■ Work request ■
Quote each line of the listing below that contains the word "program".
------------------------------------------------------------
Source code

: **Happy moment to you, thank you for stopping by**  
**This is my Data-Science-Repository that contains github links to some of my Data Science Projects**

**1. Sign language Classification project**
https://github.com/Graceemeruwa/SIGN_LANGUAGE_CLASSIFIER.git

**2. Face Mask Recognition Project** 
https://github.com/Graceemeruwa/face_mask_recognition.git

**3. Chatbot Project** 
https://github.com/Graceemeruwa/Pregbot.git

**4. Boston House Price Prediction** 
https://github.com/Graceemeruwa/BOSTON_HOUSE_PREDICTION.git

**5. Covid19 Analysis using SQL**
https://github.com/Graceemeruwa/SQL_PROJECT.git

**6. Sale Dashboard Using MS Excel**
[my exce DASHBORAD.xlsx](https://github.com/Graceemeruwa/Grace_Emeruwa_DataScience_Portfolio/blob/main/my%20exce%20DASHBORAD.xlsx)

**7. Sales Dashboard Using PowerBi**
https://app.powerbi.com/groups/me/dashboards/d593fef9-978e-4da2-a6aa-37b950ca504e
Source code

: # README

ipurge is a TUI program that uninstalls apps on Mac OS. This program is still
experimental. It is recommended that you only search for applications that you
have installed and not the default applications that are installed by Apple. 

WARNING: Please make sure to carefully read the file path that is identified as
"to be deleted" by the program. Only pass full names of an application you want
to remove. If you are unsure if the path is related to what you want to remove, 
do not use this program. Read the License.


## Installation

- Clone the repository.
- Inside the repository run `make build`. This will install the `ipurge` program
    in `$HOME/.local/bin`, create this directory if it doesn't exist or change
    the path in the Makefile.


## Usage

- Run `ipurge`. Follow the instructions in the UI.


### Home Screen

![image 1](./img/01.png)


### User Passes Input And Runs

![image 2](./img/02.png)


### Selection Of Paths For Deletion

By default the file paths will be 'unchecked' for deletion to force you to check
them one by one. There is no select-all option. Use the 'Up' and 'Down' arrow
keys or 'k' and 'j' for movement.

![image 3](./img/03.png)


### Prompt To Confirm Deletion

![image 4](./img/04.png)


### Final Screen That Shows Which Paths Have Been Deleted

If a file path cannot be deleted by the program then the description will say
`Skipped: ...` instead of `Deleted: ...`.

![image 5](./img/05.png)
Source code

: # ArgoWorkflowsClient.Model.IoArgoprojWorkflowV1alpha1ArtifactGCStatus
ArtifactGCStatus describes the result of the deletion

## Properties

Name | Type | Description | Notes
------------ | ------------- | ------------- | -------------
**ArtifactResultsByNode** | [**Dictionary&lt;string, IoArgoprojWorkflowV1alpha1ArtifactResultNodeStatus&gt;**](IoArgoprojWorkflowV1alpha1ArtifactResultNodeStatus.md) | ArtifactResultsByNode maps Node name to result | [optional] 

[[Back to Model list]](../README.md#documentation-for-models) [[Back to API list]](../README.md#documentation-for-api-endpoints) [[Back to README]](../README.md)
------------------------------------------------------------
■ Your solution ■
ipurge is a TUI program that uninstalls apps on Mac OS. This program is still
"to be deleted" by the program. Only pass full names of an application you want
do not use this program. Read the License.
- Inside the repository run `make build`. This will install the `ipurge` program
If a file path cannot be deleted by the program then the description will say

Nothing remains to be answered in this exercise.